Generating points from 2 Normal distributions and $0$-probability continuous r.v.s

Question

Consider the following experiment:

We generate "green" points and "blue" points in $\mathbf{R}$ using two different normal distributions as follows:

• 1000 green points are sampled from a $N(-1, 1)$ distribution
• 1000 blue poiints are sampled from a $N(1,1)$ distribution

Now I hide the colors of the points, point to one of them at random and ask you: What is the probability that this point is green?

I think we want: $$P(g | X=x) = \frac{P(X=x | g)P(g)}{P(X=x)}.$$

Now I think $P(g)=\frac{1}{2}$, since green and blue are equally likely, and $P(X=x) = \frac{1}{2000}$ since I am showing you one of 2000 points with equal probability.

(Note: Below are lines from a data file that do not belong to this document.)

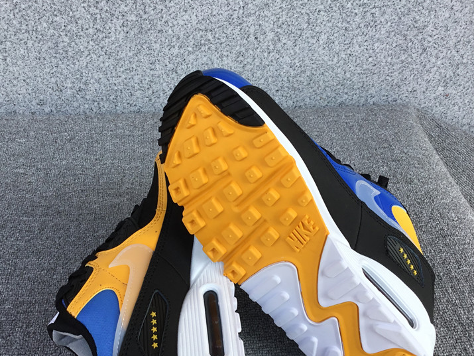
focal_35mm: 39
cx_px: 219
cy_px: 220
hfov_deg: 47.8
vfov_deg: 36.7
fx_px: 534
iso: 25
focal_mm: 3.3
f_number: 2.4
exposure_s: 1/316
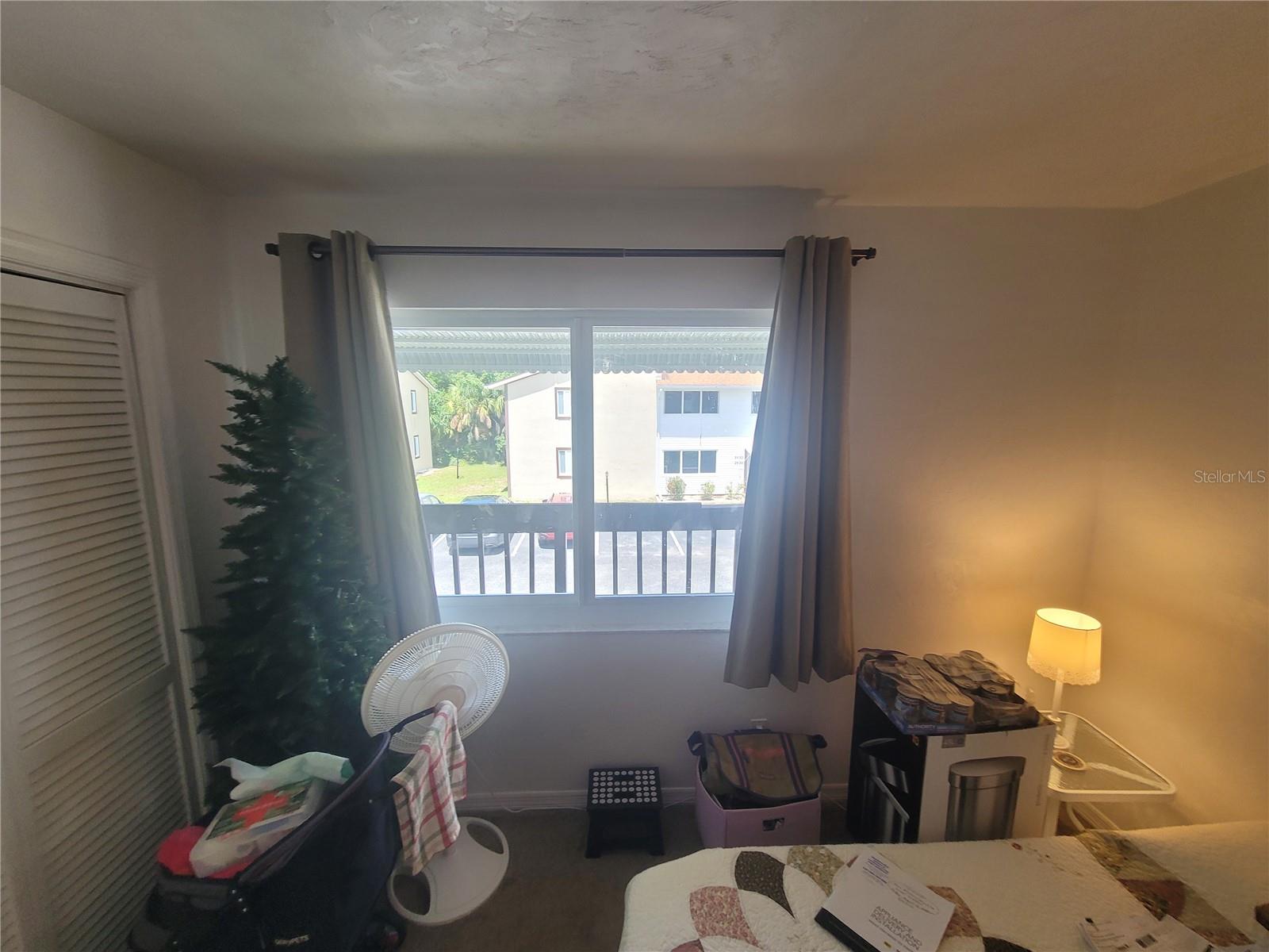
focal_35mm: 13
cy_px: 476
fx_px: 477
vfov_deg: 89.9
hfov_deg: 106.2
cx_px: 634
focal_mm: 2.2
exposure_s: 1/60
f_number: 2.2
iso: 80
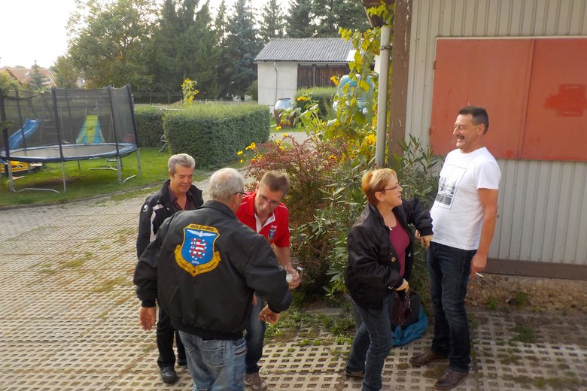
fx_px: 522
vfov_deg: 41.1
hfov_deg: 58.7
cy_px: 210
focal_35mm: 32
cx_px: 290
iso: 125
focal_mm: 4.1
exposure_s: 1/100
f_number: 3.3
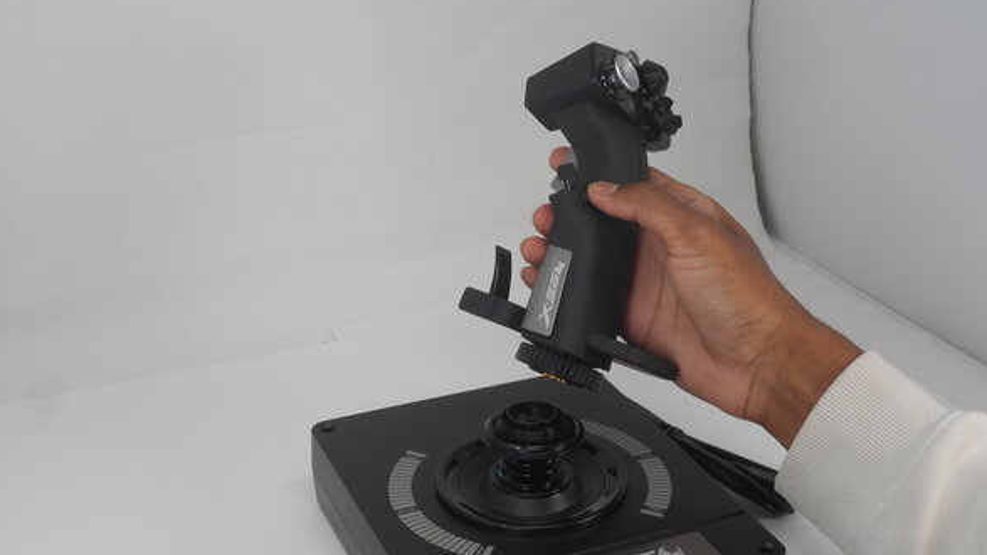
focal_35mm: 56
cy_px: 338
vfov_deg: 21.4
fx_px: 1465
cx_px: 493
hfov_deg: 37.2
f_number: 4.9
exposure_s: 1/50
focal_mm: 9.1
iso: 80
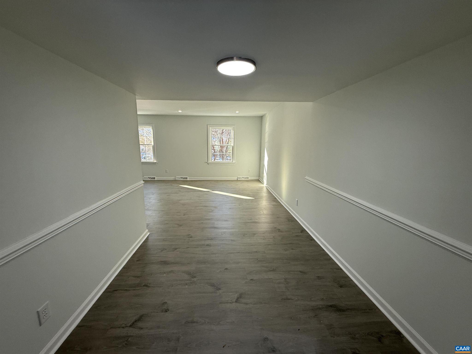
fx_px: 191
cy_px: 177
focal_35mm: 14
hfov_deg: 102.1
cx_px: 236
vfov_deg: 85.7
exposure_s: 1/120
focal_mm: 2.22
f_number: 2.2
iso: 80
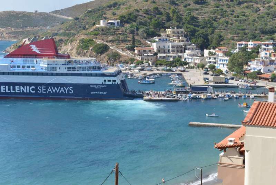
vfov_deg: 19.5
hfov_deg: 28.8
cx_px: 138
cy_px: 92
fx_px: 537
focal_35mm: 70
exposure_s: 1/160
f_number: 9
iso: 280
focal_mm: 70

What throws me off is the $P(X=x | g)$. This is the probability that $X=x$ when $X$ is distributed as $N(-1,1)$. Isn't this simply $0$ since $X$ is a continuous random variable? Am I way off here?

Answer 1

You have the right idea but the wrong Bayes formula.

You need to replace $P(X=x|g)$, which is indeed $0$, by $f_g(x)$ where $f_g$ is the pdf of $N(-1,1)$.

Similarly, $P(X=x)=0$ but you replace it by $f_g(x)P(g)+f_b(x)P(b)$. This is called a gaussian mixture.

Answer 2

The idea behind is OK but the following expression is wrong:

$$P(g | X=x) = \frac{P(X=x | g)P(g)}{P(X=x)}.$$

Here is the right approach. Say, first, that the a black random point (denoted by $X$) lies in the interval $[x,x+\Delta x]$. Then we have

$$P(g\mid x\le X \le x+\Delta x)=\frac{P(\{x\le X \le x+\Delta x\} \cap g)}{P(x\le X \le x+\Delta x)}=\frac{P(x\le X \le x+\Delta x \mid g)\frac12}{P(x\le X \le x+\Delta x)}.$$

Now, if $\Delta x$ is small then

1. $P(x\le X \le x+\Delta x \mid g)\approx f_g(x)\Delta x$.
2. $P(x\le X \le x+\Delta x)=\frac12(P(x\le X \le x+\Delta x\mid g)+P(x\le X \le x+\Delta x\mid b))\approx \frac12(f_g(x)\Delta x+f_b(x)\Delta x) $

With this

$$P(g\mid x\le X \le x+\Delta x)\approx\frac{\frac12f_g(x)\Delta x}{\frac12(f_g(x)\Delta x+f_b(x)\Delta x)}.$$

(For the sake of simplicity, I've assumed that $P(g)=P(b)=\frac12.$)

Apparently $\Delta x$ does not have a real role in this argumentation. It is only a slight technical problem to change $\approx$ to a $\lim\limits_{\Delta x \to 0} $ and an $=$.

So, we have

$$P(g\mid X=x)=\frac{f_g(x)}{f_g(x)+f_b(x)}.$$

Or, in general

$$P(g\mid X=x)=\frac{P(g)f_g(x)}{f_g(x)P(g)+f_b(x)P(b)}.$$